A follow-up report of the impact of therapy in 576 patients showed a 45% risk of recurrence in total thyroidectomy only; the risk in total thyroidectomy and TSH suppression therapy and total thyroidectomy + TSH suppression therapy + radioiodine (RAI) remnant ablation were 11% and 2.7%, respectively [15]. Therefore estimation of thyroid remnant and the role of postoperative remnant ablation with RAI is important for curing DTC.

Our therapeutic dose RAI scan findings indicated that thyroid remnant existed in all patients after total thyroidectomy (Figure 1). This is not a surprise: surgeons leave some thyroid tissue near the upper parathyroid and the insertion of the recurrent laryngeal nerve to protect these structures; this is so called near total thyroidectomy [16].

Our data clearly demonstrated that, in addition to therapeutic dose RAI whole body scan, diagnostic RAI scan had far higher sensitivity for thyroid remnant evaluation (Table 1). Although ultrasound and 99mTcO4 − thyroid scan are routinely used in thyroid clinic, both strategies provided minimal information with respect to thyroid remnant (Table 1, Figure 4). Therefore, our results suggested not to use ultrasound and 99mTcO4 − thyroid scan for thyroid remnant estimation.

99mTcO4 − is a widely used tracer for thyroid imaging in clinical setting. 99mTcO4 − scan reported a sensitivity of 87%, specificity of 97%, and accuracy of 92.5% for detecting thyroid remnant and ectopic thyroid tissue when compared to 131I scan [17].

However, our data indicated that 99mTcO4 − thyroid scans provided little information to detect thyroid remnant, which was far worse than 131I (Figure 4, Table 1). Therefore, 99mTcO4 − thyroid scan should be carefully considered to locate thyroid remnant.

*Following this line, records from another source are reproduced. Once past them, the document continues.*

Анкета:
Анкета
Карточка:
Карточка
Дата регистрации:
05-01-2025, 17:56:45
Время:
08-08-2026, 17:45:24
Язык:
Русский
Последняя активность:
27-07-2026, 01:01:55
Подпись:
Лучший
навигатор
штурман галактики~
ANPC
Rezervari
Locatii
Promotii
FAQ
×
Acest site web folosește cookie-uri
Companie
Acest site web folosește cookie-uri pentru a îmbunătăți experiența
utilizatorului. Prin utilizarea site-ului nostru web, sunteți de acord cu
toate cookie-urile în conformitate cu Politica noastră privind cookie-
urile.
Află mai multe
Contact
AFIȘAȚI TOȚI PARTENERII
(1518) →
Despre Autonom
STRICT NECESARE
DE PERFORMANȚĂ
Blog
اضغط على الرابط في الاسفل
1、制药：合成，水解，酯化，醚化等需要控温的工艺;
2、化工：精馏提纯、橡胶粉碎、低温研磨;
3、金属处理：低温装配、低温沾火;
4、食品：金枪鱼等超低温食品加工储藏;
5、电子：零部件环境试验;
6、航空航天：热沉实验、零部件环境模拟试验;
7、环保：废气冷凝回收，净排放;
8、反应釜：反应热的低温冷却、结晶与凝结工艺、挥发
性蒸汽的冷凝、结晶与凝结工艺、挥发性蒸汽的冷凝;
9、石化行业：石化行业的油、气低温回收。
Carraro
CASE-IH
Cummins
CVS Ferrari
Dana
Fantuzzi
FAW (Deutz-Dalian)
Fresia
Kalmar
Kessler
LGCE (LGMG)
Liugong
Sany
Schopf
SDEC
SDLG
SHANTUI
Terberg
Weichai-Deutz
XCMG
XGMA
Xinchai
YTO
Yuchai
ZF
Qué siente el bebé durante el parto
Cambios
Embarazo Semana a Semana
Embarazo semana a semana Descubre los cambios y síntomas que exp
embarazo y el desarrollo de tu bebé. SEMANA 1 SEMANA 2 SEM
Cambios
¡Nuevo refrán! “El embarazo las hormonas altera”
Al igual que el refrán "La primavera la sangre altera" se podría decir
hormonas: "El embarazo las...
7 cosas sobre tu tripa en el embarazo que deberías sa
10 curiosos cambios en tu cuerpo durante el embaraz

Compared to other modalities, the coincidence rate between diagnostic RAI scan and therapeutic RAI imaging was much higher in identifying thyroid remnant. However, we recognize that the difference between diagnostic dose and therapeutic dose scan was apparent (Table 1, Figures 2 and 3), this may be due to the difference in amount of administration dose of 131I (100 mCi vs. 2 mCi), as well as the time of scans (3 d vs. 1 d). Of note, negative diagnostic RAI imaging frequently indicated mild thyroid remnant.

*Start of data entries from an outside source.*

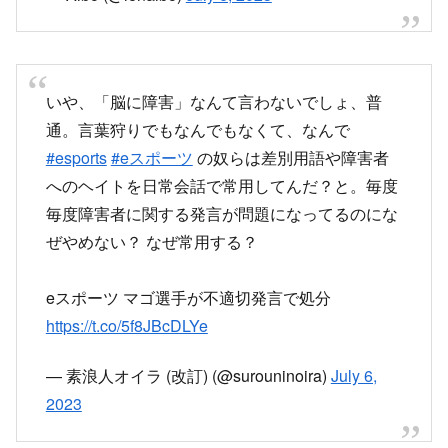
いや、「脳に障害」なんて言わないでしょ、普
通。言葉狩りでもなんでもなくて、なんで
#esports
#eスポーツ
の奴らは差別用語や障害者
へのヘイトを日常会話で常用してんだ？と。毎度
毎度障害者に関する発言が問題になってるのにな
ぜやめない？ なぜ常用する？
eスポーツ マゴ選手が不適切発言で処分
https://t.co/5f8JBcDLYe
— 素浪人オイラ (改訂) (@surouninoira)
July 6,
2023
マゴさんの発言に対して謝罪と賠償を要求してる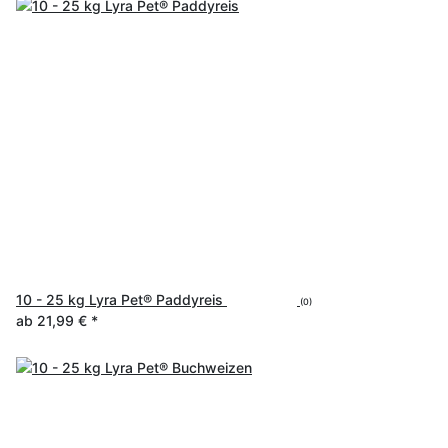
10 - 25 kg Lyra Pet® Paddyreis
(0)
ab
21,99 €
*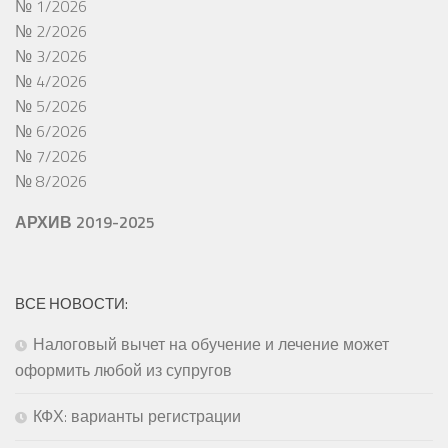
№ 1/2026
№ 2/2026
№ 3/2026
№ 4/2026
№ 5/2026
№ 6/2026
№ 7/2026
№ 8/2026
АРХИВ 2019-2025
ВСЕ НОВОСТИ:
Налоговый вычет на обучение и лечение может
оформить любой из супругов
КФХ: варианты регистрации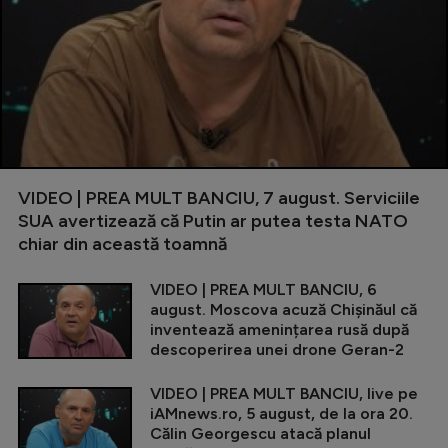
VIDEO | PREA MULT BANCIU, 7 august. Serviciile
SUA avertizează că Putin ar putea testa NATO
chiar din această toamnă
VIDEO | PREA MULT BANCIU, 6
august. Moscova acuză Chișinăul că
inventează amenințarea rusă după
descoperirea unei drone Geran-2
VIDEO | PREA MULT BANCIU, live pe
iAMnews.ro, 5 august, de la ora 20.
Călin Georgescu atacă planul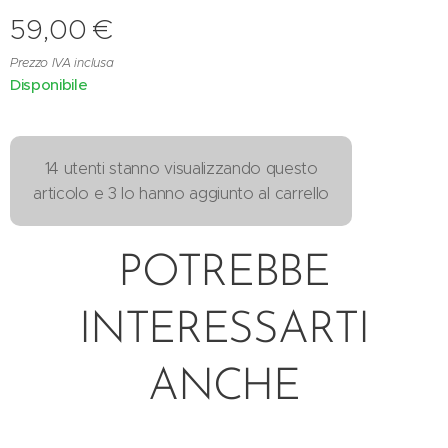
59,00
€
Prezzo IVA inclusa
Disponibile
14 utenti stanno visualizzando questo
articolo e 3 lo hanno aggiunto al carrello
POTREBBE
INTERESSARTI
ANCHE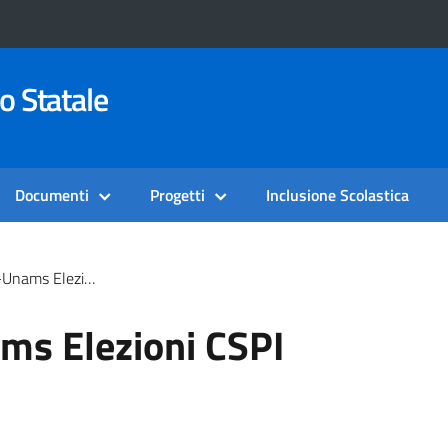
o Statale
Documenti
Progetti
Inclusione Scolastica
ams Elezioni CSPI
ams Elezioni CSPI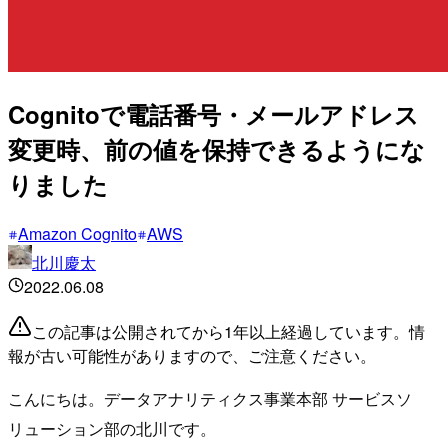
Cognitoで電話番号・メールアドレス
変更時、前の値を保持できるようにな
りました
Amazon Cognito
AWS
北川慶太
2022.06.08
この記事は公開されてから1年以上経過しています。情
報が古い可能性がありますので、ご注意ください。
こんにちは。データアナリティクス事業本部 サービスソ
リューション部の北川です。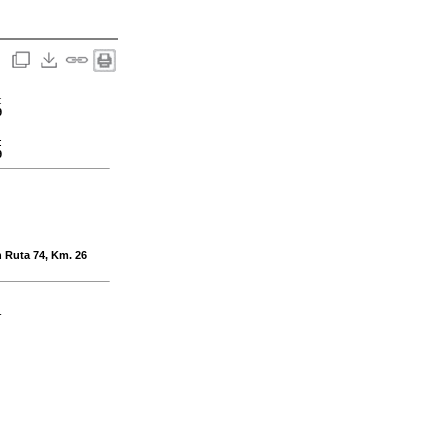
:
9
:
9
 Ruta 74, Km. 26
-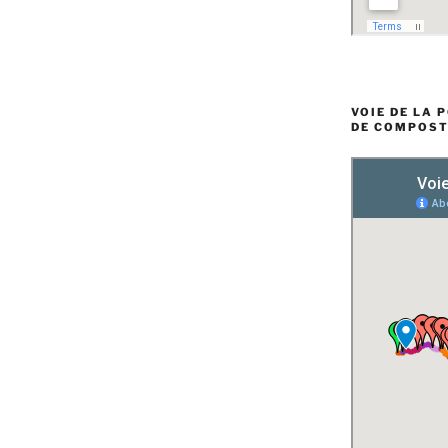
VOIE DE LA 
DE COMPOST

The levels of Tg, in theory, could not be detected after being fully removed from thyroid tissue. We found that Tg still could be detected 12 months after so called total thyroidectomy; the levels of Tg as well as TgAb in severe group (defined by therapeutic RAI scan) were significantly higher than mild group. Therefore, the serum level of Tg also had a certain value in the evaluation of the degree of postoperative thyroid remnant.

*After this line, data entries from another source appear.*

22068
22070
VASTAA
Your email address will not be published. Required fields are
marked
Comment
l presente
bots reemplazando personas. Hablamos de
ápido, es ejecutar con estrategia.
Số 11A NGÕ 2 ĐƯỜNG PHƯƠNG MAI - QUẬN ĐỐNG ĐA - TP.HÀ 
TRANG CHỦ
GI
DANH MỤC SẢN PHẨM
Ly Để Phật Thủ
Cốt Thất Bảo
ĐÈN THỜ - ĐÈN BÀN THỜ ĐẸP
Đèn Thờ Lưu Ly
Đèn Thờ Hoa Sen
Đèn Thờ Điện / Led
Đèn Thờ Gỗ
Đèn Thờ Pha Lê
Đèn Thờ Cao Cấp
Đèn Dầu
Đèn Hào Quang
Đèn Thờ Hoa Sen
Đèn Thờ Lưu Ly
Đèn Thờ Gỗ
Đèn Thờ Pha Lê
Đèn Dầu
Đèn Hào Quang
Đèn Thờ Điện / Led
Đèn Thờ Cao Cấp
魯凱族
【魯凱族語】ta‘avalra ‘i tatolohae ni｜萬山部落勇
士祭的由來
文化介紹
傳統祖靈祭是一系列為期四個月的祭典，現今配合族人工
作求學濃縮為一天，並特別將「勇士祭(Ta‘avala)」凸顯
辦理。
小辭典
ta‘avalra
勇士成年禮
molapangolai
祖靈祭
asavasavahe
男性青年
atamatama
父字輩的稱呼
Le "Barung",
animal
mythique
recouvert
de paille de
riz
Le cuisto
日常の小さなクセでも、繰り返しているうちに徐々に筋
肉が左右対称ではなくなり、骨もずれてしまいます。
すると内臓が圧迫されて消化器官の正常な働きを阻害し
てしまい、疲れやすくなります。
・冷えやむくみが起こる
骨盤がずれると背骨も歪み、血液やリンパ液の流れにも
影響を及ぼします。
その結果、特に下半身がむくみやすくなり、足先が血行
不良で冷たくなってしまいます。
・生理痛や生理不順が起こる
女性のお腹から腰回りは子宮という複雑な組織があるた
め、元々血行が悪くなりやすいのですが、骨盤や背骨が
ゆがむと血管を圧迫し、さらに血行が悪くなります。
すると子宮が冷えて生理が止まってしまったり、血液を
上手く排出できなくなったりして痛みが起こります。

About 10%~40% DTC patients after total thyroidectomy and 131I ablation had detectable serum level of TgAb [18, 19], which is probably due to the following reasons: DTC patients might still have memory lymphocyte after treatment, they maintain the ability to produce TgAb; the radiation damage of RAI remnant ablation causes the release of antigen; and metastases have the ability to produce TgAb which become the source of autoantigen. Elevated levels of serum TgAb may also be an indicator of thyroid remnant, but it seems less specific than Tg.

5. Conclusions

Therapeutic dose RAI scan reveals the extent thyroid remnant in all DTC patients following total thyroidectomy. Diagnostic RAI scan is much superior to ultrasound and 99mTcO4 − thyroid scan for the postoperative estimation of thyroid remnant. Ultrasound and 99mTcO4 − thyroid scan provide little information for thyroid remnant estimation and, therefore, would not replace diagnostic RAI scan.